Texte donné =
# # # # # # #
La Cité et l’Empire ont accaparé la scène mondiale jusqu’à la naissance d’un nouveau régime, celui de l’Etat-Nation souverain, dont la France fut à la fois un symbole et le précurseur. Même s’il emprunte aux deux modèles, il se rapproche plus d’une Cité agrandie ou multipliée, notamment par ses frontières comparables à des enceintes fortifiées, que d’un Empire en réduction. Le principe en a été acté lors des Traités de Westphalie en 1648 où, pour solder la guerre de Trente ans et mettre un terme à l’incohérence du Saint-Empire romain germanique, les Etats parties prenantes ont consenti de formaliser leurs « avantages mutuels », esquissant les premiers traits d’un « droit international ».

Un ordre européen s’est ainsi ébauché qui a trouvé sa consécration au Congrès de Vienne en 1815. Les nations européennes se sont alors constituées tout au long du XIXe siècle, exportant leur modèle, notamment en Amérique. Néanmoins les Empires, qu’ils fussent continentaux, à l’instar de la Chine, de la Russie, de la Perse, de l’empire Ottoman, de l’Autriche-Hongrie et de la Prusse, ou maritimes à l’exemple de l’empire Britannique puis de la France, représentaient encore l’armature du système politique mondial.
# # # # # # #
Données à examiner =
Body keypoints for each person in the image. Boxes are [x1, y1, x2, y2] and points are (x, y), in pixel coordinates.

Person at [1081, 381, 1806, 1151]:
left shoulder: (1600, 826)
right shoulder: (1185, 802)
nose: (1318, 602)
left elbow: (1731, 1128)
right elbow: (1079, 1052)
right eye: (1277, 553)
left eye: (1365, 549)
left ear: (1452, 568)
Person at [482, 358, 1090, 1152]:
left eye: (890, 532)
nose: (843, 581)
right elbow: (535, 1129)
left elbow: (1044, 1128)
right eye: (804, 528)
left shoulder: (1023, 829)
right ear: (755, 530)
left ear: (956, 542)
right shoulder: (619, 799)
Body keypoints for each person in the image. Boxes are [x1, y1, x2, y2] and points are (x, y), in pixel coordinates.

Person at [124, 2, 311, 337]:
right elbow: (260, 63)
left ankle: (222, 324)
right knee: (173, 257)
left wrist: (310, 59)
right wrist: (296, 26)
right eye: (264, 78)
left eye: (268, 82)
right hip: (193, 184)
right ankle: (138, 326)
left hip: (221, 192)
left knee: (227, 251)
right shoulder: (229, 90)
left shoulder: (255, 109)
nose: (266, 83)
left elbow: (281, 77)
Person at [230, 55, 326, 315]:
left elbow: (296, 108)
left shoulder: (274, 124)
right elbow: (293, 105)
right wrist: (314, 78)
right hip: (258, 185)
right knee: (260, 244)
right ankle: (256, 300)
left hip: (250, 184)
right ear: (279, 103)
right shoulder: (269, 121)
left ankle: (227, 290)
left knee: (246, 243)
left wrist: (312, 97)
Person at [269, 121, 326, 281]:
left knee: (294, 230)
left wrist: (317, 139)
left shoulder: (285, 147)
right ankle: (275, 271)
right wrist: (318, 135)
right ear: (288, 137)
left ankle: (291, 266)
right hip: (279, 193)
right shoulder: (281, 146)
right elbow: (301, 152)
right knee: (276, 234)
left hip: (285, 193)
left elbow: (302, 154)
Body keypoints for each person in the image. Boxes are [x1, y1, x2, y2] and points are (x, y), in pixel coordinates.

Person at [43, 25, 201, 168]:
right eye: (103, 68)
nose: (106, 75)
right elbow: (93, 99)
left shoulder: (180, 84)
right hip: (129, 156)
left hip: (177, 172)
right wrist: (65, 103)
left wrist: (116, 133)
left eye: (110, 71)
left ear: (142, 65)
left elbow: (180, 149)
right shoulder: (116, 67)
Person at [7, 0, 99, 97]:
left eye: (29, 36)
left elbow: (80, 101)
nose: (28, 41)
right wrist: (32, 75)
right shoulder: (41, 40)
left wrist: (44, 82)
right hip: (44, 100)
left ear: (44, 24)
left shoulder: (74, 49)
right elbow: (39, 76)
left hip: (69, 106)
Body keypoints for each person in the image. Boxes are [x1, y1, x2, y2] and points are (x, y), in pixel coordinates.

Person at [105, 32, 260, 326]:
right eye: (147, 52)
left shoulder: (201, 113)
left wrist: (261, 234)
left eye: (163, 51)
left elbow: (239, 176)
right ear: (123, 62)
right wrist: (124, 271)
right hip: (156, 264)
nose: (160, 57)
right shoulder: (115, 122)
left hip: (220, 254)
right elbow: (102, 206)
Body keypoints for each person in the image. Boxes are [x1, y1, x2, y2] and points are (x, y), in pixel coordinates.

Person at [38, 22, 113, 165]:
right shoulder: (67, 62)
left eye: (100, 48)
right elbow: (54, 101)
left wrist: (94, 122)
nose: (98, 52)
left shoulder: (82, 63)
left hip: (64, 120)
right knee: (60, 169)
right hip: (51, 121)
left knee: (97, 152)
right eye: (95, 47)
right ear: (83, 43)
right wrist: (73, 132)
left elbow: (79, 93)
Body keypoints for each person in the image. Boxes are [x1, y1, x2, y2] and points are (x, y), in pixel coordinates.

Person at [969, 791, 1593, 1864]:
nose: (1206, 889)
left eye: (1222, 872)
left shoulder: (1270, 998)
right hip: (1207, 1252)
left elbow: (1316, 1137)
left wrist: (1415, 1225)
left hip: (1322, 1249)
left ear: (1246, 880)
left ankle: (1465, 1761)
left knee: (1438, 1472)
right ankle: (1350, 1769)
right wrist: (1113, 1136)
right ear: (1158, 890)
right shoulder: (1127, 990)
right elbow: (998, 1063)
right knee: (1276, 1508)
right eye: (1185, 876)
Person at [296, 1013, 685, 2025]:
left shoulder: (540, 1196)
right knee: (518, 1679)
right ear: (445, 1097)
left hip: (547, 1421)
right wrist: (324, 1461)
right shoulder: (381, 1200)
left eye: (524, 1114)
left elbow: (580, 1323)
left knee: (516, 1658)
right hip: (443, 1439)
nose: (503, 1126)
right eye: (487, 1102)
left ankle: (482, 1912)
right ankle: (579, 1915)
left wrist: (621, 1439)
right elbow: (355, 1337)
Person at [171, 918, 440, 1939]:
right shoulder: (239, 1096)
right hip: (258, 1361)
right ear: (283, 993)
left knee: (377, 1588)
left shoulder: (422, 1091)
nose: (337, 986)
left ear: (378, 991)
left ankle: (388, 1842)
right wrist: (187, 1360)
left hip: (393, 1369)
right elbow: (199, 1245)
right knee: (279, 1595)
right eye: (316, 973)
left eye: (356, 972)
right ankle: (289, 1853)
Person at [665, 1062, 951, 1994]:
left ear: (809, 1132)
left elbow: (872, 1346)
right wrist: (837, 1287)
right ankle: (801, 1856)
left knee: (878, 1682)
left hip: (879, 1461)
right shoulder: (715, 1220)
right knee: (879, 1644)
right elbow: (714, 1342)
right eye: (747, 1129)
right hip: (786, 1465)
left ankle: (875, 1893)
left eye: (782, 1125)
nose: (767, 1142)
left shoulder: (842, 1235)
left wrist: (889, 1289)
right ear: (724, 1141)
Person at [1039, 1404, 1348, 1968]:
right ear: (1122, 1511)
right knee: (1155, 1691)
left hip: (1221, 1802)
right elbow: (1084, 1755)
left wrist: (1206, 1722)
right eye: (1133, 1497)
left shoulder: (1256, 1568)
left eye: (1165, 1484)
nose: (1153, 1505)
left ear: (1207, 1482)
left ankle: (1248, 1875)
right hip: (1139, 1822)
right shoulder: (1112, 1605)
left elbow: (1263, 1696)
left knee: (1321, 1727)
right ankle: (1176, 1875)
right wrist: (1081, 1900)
# # # # # # #
À faire =
**a)** D'après le texte donné, lors de quels traités le principe du nouveau régime a-t-il été acté, et en quelle année ?
**b)** Restituez à l'identique le passage du texte donné qui commence aux mots « Un ordre européen » et s'arrête après les mots « système politique mondial. ».

Réponses aux exercices =
**a)** Lors des Traités de Westphalie, en 1648.

**b)**
Un ordre européen s’est ainsi ébauché qui a trouvé sa consécration au Congrès de Vienne en 1815. Les nations européennes se sont alors constituées tout au long du XIXe siècle, exportant leur modèle, notamment en Amérique. Néanmoins les Empires, qu’ils fussent continentaux, à l’instar de la Chine, de la Russie, de la Perse, de l’empire Ottoman, de l’Autriche-Hongrie et de la Prusse, ou maritimes à l’exemple de l’empire Britannique puis de la France, représentaient encore l’armature du système politique mondial.